As lofty as the number soup sounds, nothing quite prepares you for the gut punch that comes with a throttle dump in this hopped up four-door. Drop the hammer, and the Sapphire bursts ahead with such gusto that it’s difficult for the brain to process the exponential gains in velocity. Unlike the visceral pleasures of accelerating a gas-burning sports car forward—the mellifluous exhaust note, the undulating dips in G forces between gearshifts, the sine-wave nature of it all—this single-speed drivetrain is brutally efficient at relentlessly linear forward motion. Brace your skull against the headrest, dip into the throttle once more, and the experience of full-tilt launches is no less heady than it was the first time you broke highway speeds in under two seconds. Aiding the efforts are bespoke, two-compound Michelin tires with stickier edges designed to enhance cornering. Stopping the sedan are 10-piston carbon-ceramic brakes from a firm called Surface Transforms.
The danger of going overboard with rocket-like thrust is the potential that its handling capabilities might pale in comparison to its straight-line prowess (see: 1960s muscle cars). Chassis guru Dave Lickfold says that the Sapphire’s dynamic target was a big-engined V-8 sedan equipped with a limited-slip differential. That level of specificity meant benchmarking two worthy internal-combustion vehicles: the BMW M5 CS and the Cadillac CT-5 V Blackwing.
There’s a bit of electronic witchcraft involved in emulating those burbly sedans, and it draws on the more-is-more philosophy of using three electric motors to vector torque. By overdriving the outside wheel and decelerating the inner one, the Sapphire can turn into corners more sharply and rotate more acutely. Similarly, that agility can be switched into stability when you apply the inverse to that torque tactic.

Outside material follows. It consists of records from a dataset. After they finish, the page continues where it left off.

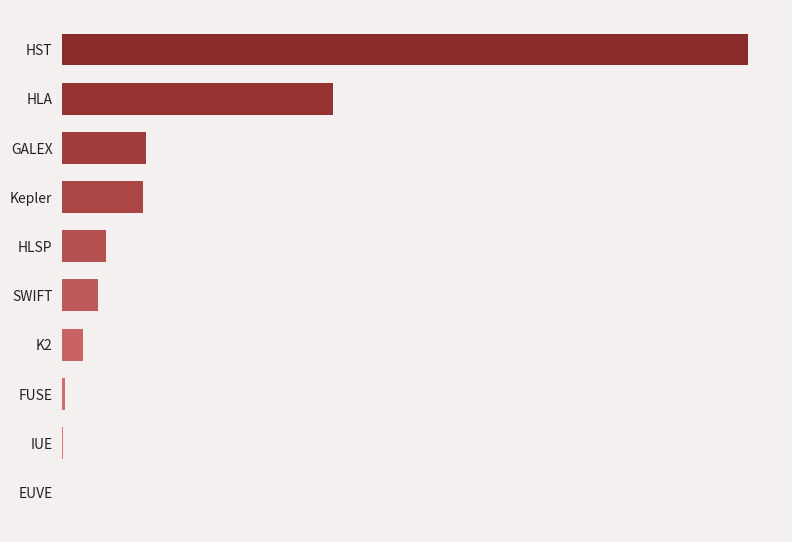

Are the bars horizontal?

Yes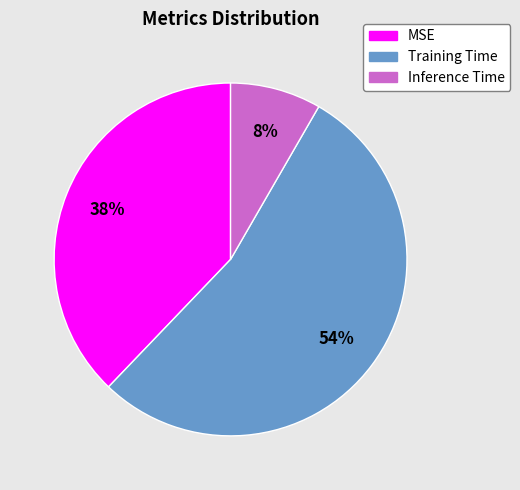

Rank the categories by value from highest to lowest.

Training Time, MSE, Inference Time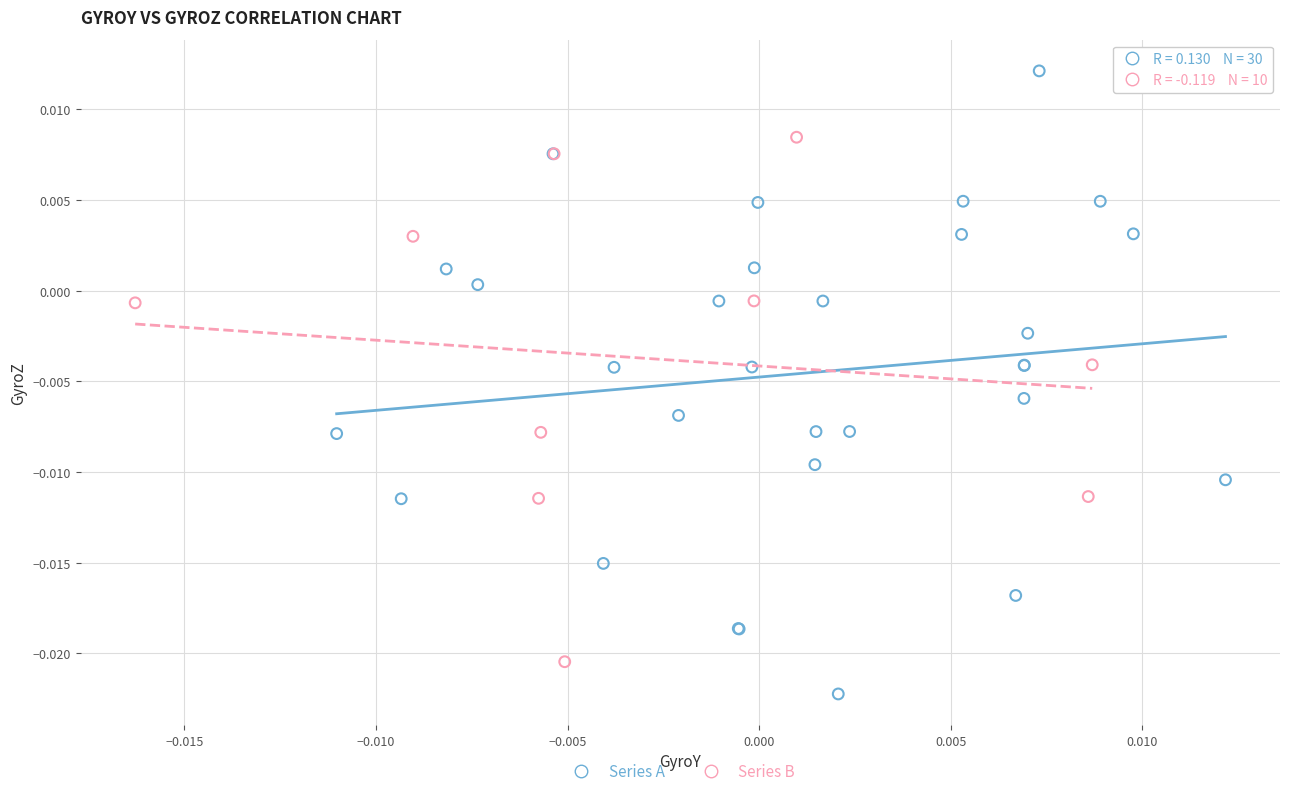

Which series has the widest spread of Y values?

Series A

My hot date with the Sapphire happened to fall during a sweltering afternoon in Los Angeles, unfortunate timing that hampered the opportunity for unfettered driving. While a few corners on Mulholland Boulevard revealed solid chassis stability and tenacious grip, I’d personally prefer a more comprehensive drive, ideally on a racetrack, to explore the outer edges of this Air’s capabilities.
The Lucid Air Sapphire marks a monumental achievement that manages to combine two seemingly irreconcilable elements: outstanding performance and extended range. All of that helps explain its price of $249,000. And while I’ve largely come away impressed with the several thousand miles I’ve spent in various Lucid Air models, that’s not to say they haven’t been peppered with a few glitches here and there. Growing pains aside, Lucid is reaching for greatness, and that’s most explicitly tangible in the Air Sapphire, a vibrant hue we hope to see a lot more of in the brand’s emerging lineup.